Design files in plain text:
BEGIN

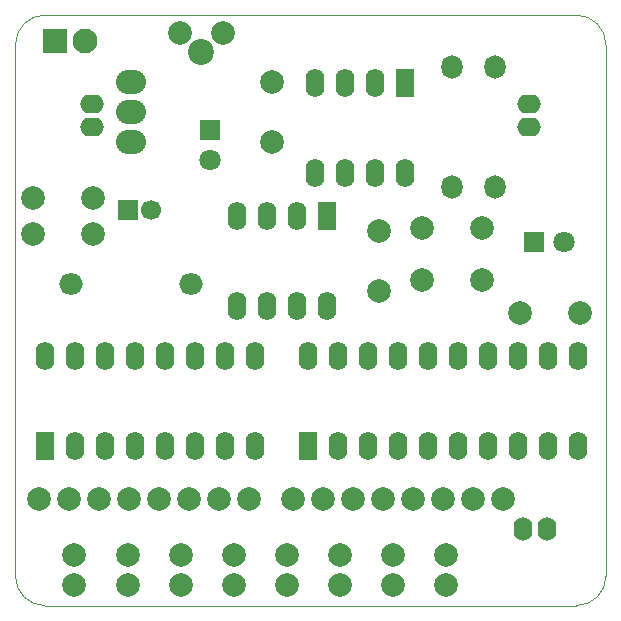
<source format=gbr>
G04 #@! TF.FileFunction,Soldermask,Bot*
%FSLAX46Y46*%
G04 Gerber Fmt 4.6, Leading zero omitted, Abs format (unit mm)*
G04 Created by KiCad (PCBNEW 4.0.2+dfsg1-stable) date Mon 02 Okt 2017 19:03:43 CEST*
%MOMM*%
G01*
G04 APERTURE LIST*
%ADD10C,0.100000*%
%ADD11R,2.000000X2.000000*%
%ADD12C,2.100000*%
%ADD13C,2.000000*%
%ADD14C,1.700000*%
%ADD15R,1.700000X1.700000*%
%ADD16R,1.800000X1.800000*%
%ADD17C,1.800000*%
%ADD18O,2.540000X2.032000*%
%ADD19R,1.600000X2.400000*%
%ADD20O,1.600000X2.400000*%
%ADD21C,2.200000*%
%ADD22O,1.800000X2.000000*%
%ADD23O,2.000000X1.800000*%
%ADD24O,2.000000X1.600000*%
%ADD25O,1.600000X2.000000*%
G04 APERTURE END LIST*
D10*
X0Y2500000D02*
G75*
G03X2500000Y0I2500000J0D01*
G01*
X47500000Y0D02*
G75*
G03X50000000Y2500000I0J2500000D01*
G01*
X50000000Y2500000D02*
X50000000Y47500000D01*
X2500000Y0D02*
X47500000Y0D01*
X0Y47500000D02*
X0Y2500000D01*
X50000000Y47500000D02*
G75*
G03X47500000Y50000000I-2500000J0D01*
G01*
X2500000Y50000000D02*
G75*
G03X0Y47500000I0J-2500000D01*
G01*
X2500000Y50000000D02*
X47500000Y50000000D01*
D11*
X3330000Y47800000D03*
D12*
X5870000Y47800000D03*
D13*
X1460000Y34500000D03*
X6540000Y34500000D03*
D14*
X11500000Y33500000D03*
D15*
X9500000Y33500000D03*
D13*
X1460000Y31500000D03*
X6540000Y31500000D03*
X47790000Y24750000D03*
X42710000Y24750000D03*
X39540000Y32000000D03*
X34460000Y32000000D03*
X39540000Y27600000D03*
X34460000Y27600000D03*
D16*
X43950000Y30800000D03*
D17*
X46450000Y30800000D03*
D13*
X21750000Y39210000D03*
X21750000Y44290000D03*
X30800000Y31740000D03*
X30800000Y26660000D03*
D16*
X16500000Y40250000D03*
D17*
X16500000Y37710000D03*
D13*
X5000000Y1730000D03*
X5000000Y4270000D03*
X9500000Y1730000D03*
X9500000Y4270000D03*
X14000000Y1730000D03*
X14000000Y4270000D03*
X18500000Y1730000D03*
X18500000Y4270000D03*
X23000000Y1730000D03*
X23000000Y4270000D03*
X27500000Y1730000D03*
X27500000Y4270000D03*
X32000000Y1730000D03*
X32000000Y4270000D03*
X36500000Y1730000D03*
X36500000Y4270000D03*
D18*
X9750000Y41750000D03*
X9750000Y39210000D03*
X9750000Y44290000D03*
D19*
X2500000Y13500000D03*
D20*
X20280000Y21120000D03*
X5040000Y13500000D03*
X17740000Y21120000D03*
X7580000Y13500000D03*
X15200000Y21120000D03*
X10120000Y13500000D03*
X12660000Y21120000D03*
X12660000Y13500000D03*
X10120000Y21120000D03*
X15200000Y13500000D03*
X7580000Y21120000D03*
X17740000Y13500000D03*
X5040000Y21120000D03*
X20280000Y13500000D03*
X2500000Y21120000D03*
D19*
X24750000Y13500000D03*
D20*
X47610000Y21120000D03*
X27290000Y13500000D03*
X45070000Y21120000D03*
X29830000Y13500000D03*
X42530000Y21120000D03*
X32370000Y13500000D03*
X39990000Y21120000D03*
X34910000Y13500000D03*
X37450000Y21120000D03*
X37450000Y13500000D03*
X34910000Y21120000D03*
X39990000Y13500000D03*
X32370000Y21120000D03*
X42530000Y13500000D03*
X29830000Y21120000D03*
X45070000Y13500000D03*
X27290000Y21120000D03*
X47610000Y13500000D03*
X24750000Y21120000D03*
D19*
X26400000Y33000000D03*
D20*
X18780000Y25380000D03*
X23860000Y33000000D03*
X21320000Y25380000D03*
X21320000Y33000000D03*
X23860000Y25380000D03*
X18780000Y33000000D03*
X26400000Y25380000D03*
D19*
X33000000Y44250000D03*
D20*
X25380000Y36630000D03*
X30460000Y44250000D03*
X27920000Y36630000D03*
X27920000Y44250000D03*
X30460000Y36630000D03*
X25380000Y44250000D03*
X33000000Y36630000D03*
D21*
X15750000Y46900000D03*
D13*
X17550000Y48500000D03*
X13950000Y48500000D03*
X23500000Y9000000D03*
X26040000Y9000000D03*
X28580000Y9000000D03*
X31120000Y9000000D03*
X33660000Y9000000D03*
X36200000Y9000000D03*
X38740000Y9000000D03*
X41280000Y9000000D03*
X2000000Y9000000D03*
X4540000Y9000000D03*
X7080000Y9000000D03*
X9620000Y9000000D03*
X12160000Y9000000D03*
X14700000Y9000000D03*
X17240000Y9000000D03*
X19780000Y9000000D03*
D22*
X37000000Y35400000D03*
X37000000Y45560000D03*
X40600000Y35400000D03*
X40600000Y45560000D03*
D23*
X4700000Y27200000D03*
X14860000Y27200000D03*
D24*
X6500000Y42500000D03*
X6500000Y40500000D03*
X43500000Y40500000D03*
X43500000Y42500000D03*
D25*
X43000000Y6500000D03*
X45000000Y6500000D03*
M02*

</source>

END

EXERCISE DIRECTIONS: Of all the entries above, retype exactly the lines from the line with "X37450000Y21120000D03*" to the line with "X23860000Y25380000D03*", both included, and no others.

ANSWER SECTION:
X37450000Y21120000D03*
X37450000Y13500000D03*
X34910000Y21120000D03*
X39990000Y13500000D03*
X32370000Y21120000D03*
X42530000Y13500000D03*
X29830000Y21120000D03*
X45070000Y13500000D03*
X27290000Y21120000D03*
X47610000Y13500000D03*
X24750000Y21120000D03*
D19*
X26400000Y33000000D03*
D20*
X18780000Y25380000D03*
X23860000Y33000000D03*
X21320000Y25380000D03*
X21320000Y33000000D03*
X23860000Y25380000D03*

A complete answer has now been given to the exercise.